Challenge :: Recast the material below as a single numbered list, omitting any blank lines and leaving out the pictures.

[Stored data entries]
— start —

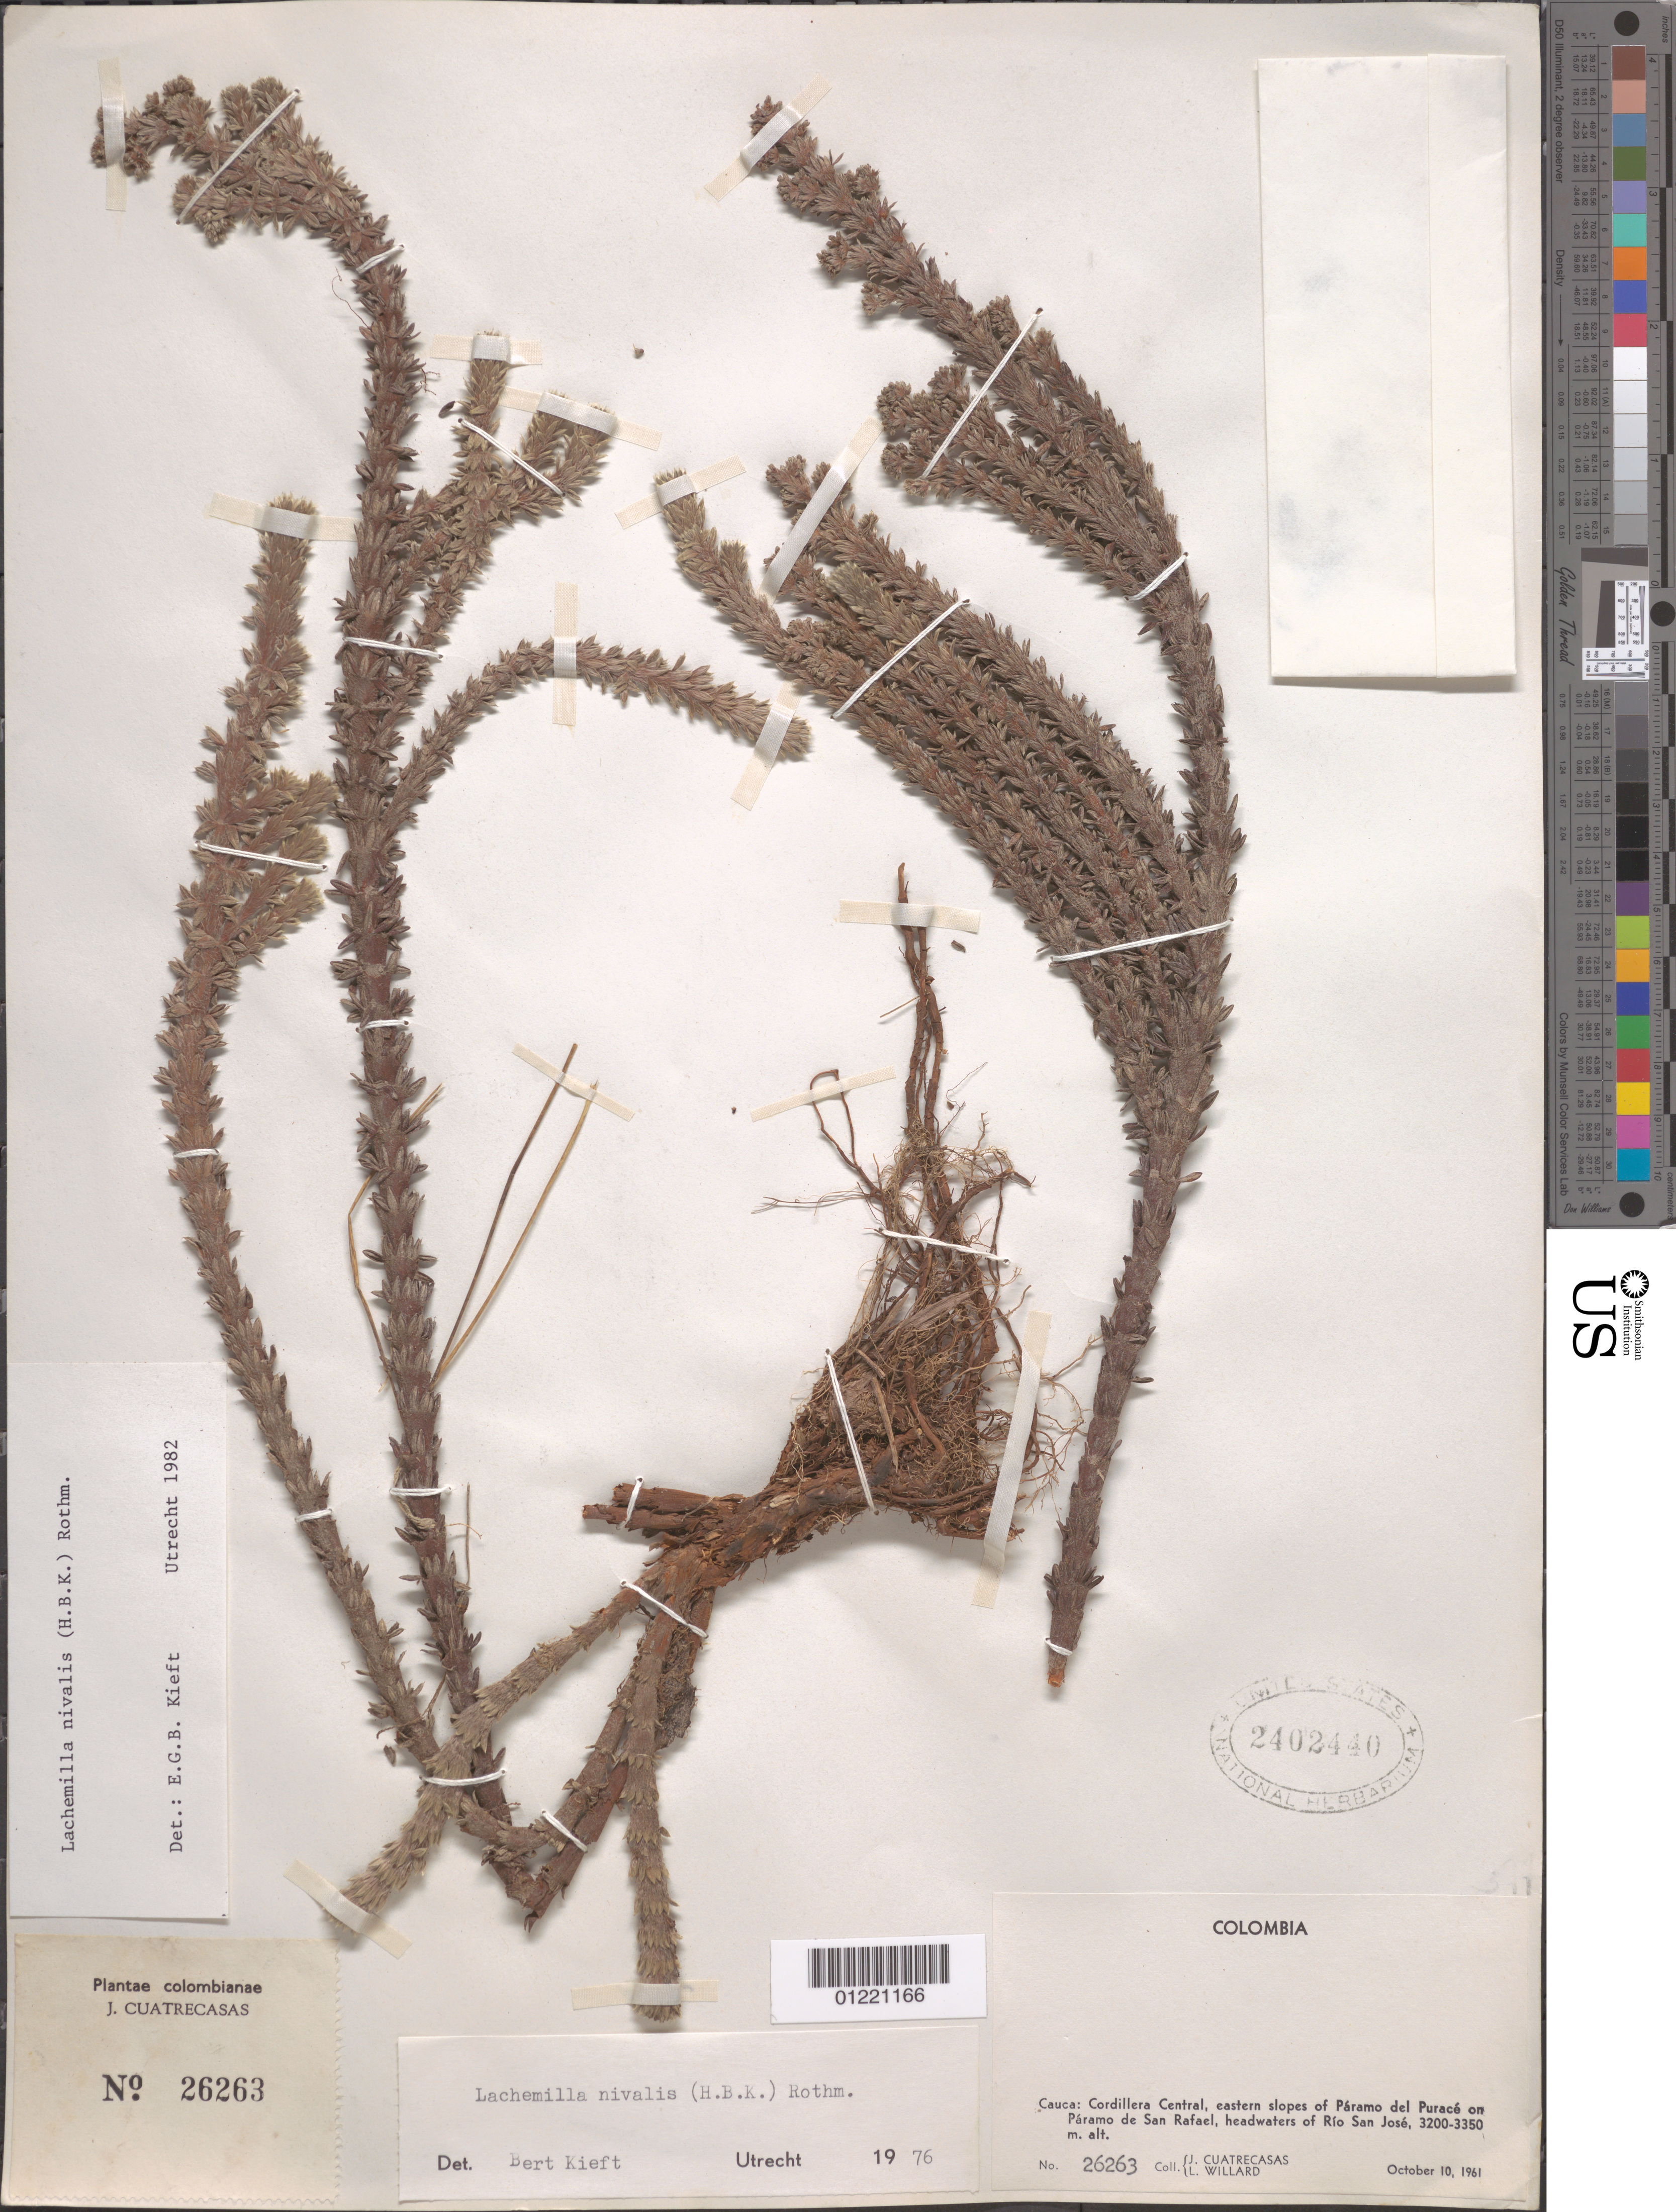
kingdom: Plantae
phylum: Tracheophyta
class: Magnoliopsida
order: Rosales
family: Rosaceae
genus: Lachemilla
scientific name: Lachemilla nivalis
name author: (Kunth) Rothm.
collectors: J. Cuatrecasas & J. Willard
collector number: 26263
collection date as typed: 10 Oct 1961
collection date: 1961-10-10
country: Colombia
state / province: Cauca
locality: Cordillera Central, eastern slopes of Páramo del Purace on Páramo de San Rafael, headwaters of Río San José.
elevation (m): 3200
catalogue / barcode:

— end —

Output of the task ::
1. kingdom: Plantae
2. phylum: Tracheophyta
3. class: Magnoliopsida
4. order: Rosales
5. family: Rosaceae
6. genus: Lachemilla
7. scientific name: Lachemilla nivalis
8. name author: (Kunth) Rothm.
9. collectors: J. Cuatrecasas & J. Willard
10. collector number: 26263
11. collection date as typed: 10 Oct 1961
12. collection date: 1961-10-10
13. country: Colombia
14. state / province: Cauca
15. locality: Cordillera Central, eastern slopes of Páramo del Purace on Páramo de San Rafael, headwaters of Río San José.
16. elevation (m): 3200
17. catalogue / barcode:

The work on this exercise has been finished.